Making sense of IL&FS mess and its aftermath

Considering the way the banking and financial system is networked, IL&FS’ inability to meet its commitments is now triggering a crisis in other parts of the system.

It is not yet clear whether it can be called a full scale ‘contagion’, but it is certainly a galloping crisis. Infrastructure behemoth IL&FS, after a series of payment defaults in August, was exposed with a debt overhang of over Rs 91,000 crore. Considering the way the banking and financial system is networked, IL&FS’ inability to meet its commitments is now triggering a crisis in other parts of the system.

It first started with a fund offloading of nearly Rs 300 crore commercial paper of Dewan Housing Finance on doubts that the non-banking finance company (NBFC) has a liquidity problem. This created a stampede in the stock market with other NBFCs like Indiabulls Finance facing a meltdown. The virus has spread to other financial stocks as well. There is bearishness all around, markets are on a free fall.
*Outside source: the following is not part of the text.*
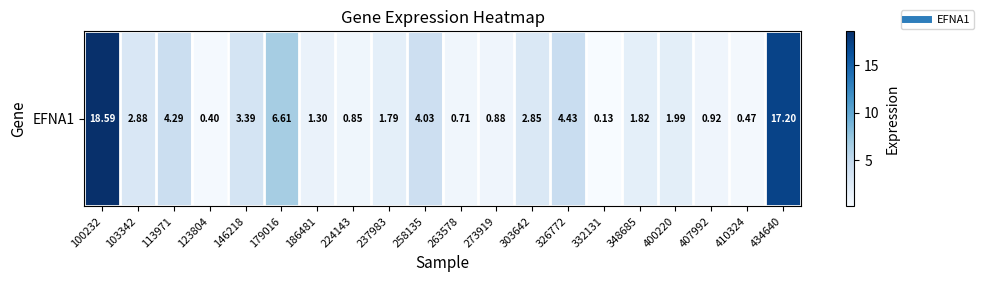

Where is the data nearest to the value 9?

179016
Risk Event-Driven Distressed Intelligence (REDD), a market tracker, estimates that as much as Rs 30,000 crore of IL&FS’ loans may have to be written off by lenders. The crisis has tightened money supply with banks chary about refinancing NBFCs. Retail lending has slowed up too, and loans being handed out to consumers of cars and homes are facing crunch time. One can see where all this is headed: an all-round slowdown.

GARGANTUAN STRUCTURE

Much of the hidden crisis has to do with the way IL&FS is structured. It had become a maze of 175 subsidiaries and 66 joint ventures, which REDD Intelligence estimates has liabilities of Rs 1,32,00 crore. Many group subsidiaries lent to each other with intra-group liabilities as high as Rs 25,500 crore. Things were further confounded by subsidiaries who had direct investments from state-owned banks and FIs.
Such a maze of interconnected subsidiaries and intra-group lending “masks the end use of the funds,” admitted SEBI chairman Ajay Tyagi. 

Everyone thought it was a blue-chip company that could do no wrong. It was partly the pedigree that created the veil. LIC owned 25 per cent of the stock; Orix of Japan 23.5 per cent, Abu Dhabi Investment Authority 12.6 per cent and HDFC 9 per cent. People thought IL&FS was in good hands. The flip side:  self-interest should have had these worthy investors looking at the IL&FS books more closely. 
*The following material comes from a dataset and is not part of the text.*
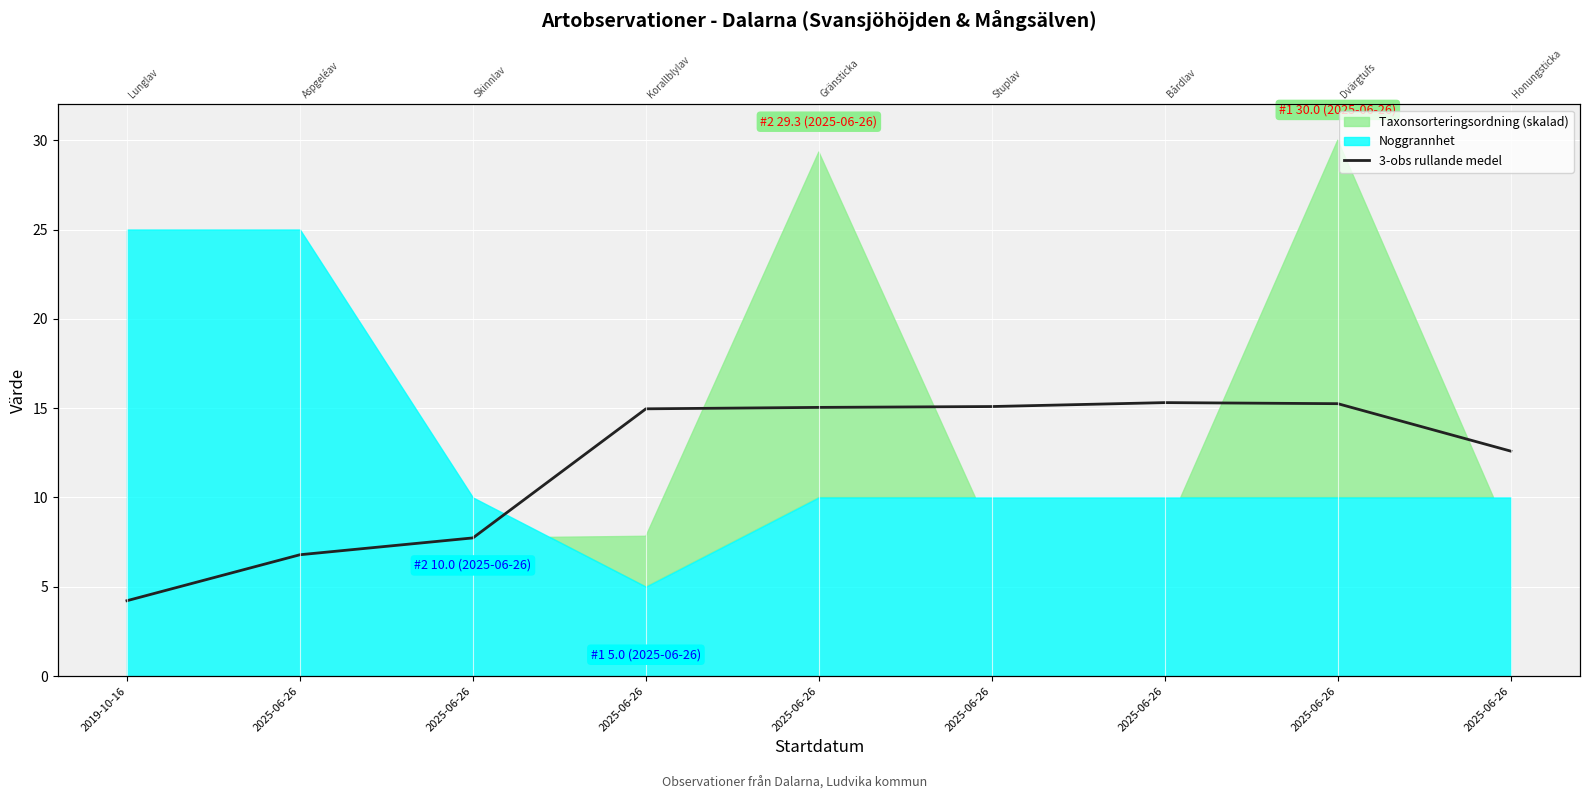

What is the sum of all values?

107.0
The new company board that has taken over is hard-pressed to come up with a revival plan. It will include sale of assets, 40 per cent of which are held by IL&FS Transportation Networks. Lenders will be asked to take haircuts. It will also include getting the government’s highway and road projects to cough up over Rs 20,000 crore or more stuck in arbitration. Long-term, the new board will try and fix corporate governance and risk managements. 

Lenders will play along for a while as this government-backed revival plan is the best chance they have to rescue their money. But raising a fresh round of funding from existing shareholders through a rights issue is not happening any time soon. 
The government is standing by, but it says it won’t pump in money. It looks like a bleak scenario for those who invested in IL&FS. 

THE TAKEAWAYS

Should this company survive? What are the takeaways? 
No one seems to have learnt from the Satyam Computers scandal. One of the culprits that emerged is the auditing firm PricewaterhouseCoopers. For being complicit, in January this year, SEBI barred it from auditing accounts of any listed firm.  

In the IL&FS case too, the auditors, SRBC & Co need to be investigated. The government has stated informed the NCLT that SRBC had “drawn the board’s attention to the existence of material uncertainty over the company’s ability to continue as a going concern and the management plan to raise funds.” When was the red flag raised? Were the lenders and stakeholders aware? 

Infrastructure — roads, bridges, homes and waterways — are seen as engines of growth; but few are willing to put money in it due to the long gestation periods, high investment and high risk involved. IL&FS tried to reverse that as a financier of mega infrastructure projects. With the current fiasco, will there be any stomach left for this sector? 
After all the due diligence is over and the ‘culprits’ chased down, the bigger question will be: Is saving IL&FS a prudent corporate decision; or will we be throwing more good money after bad? 

A30K crore of IL&FS debt may have to be written off by lenders, according to market tracker REDD Intelligence

A91K crore is estimated to be the total debt overhang of IL&FS 

A1,32,00 crore is estimated to be the  total liabilities of IL&FS’ maze of 175 subsidiaries and 66 JVs.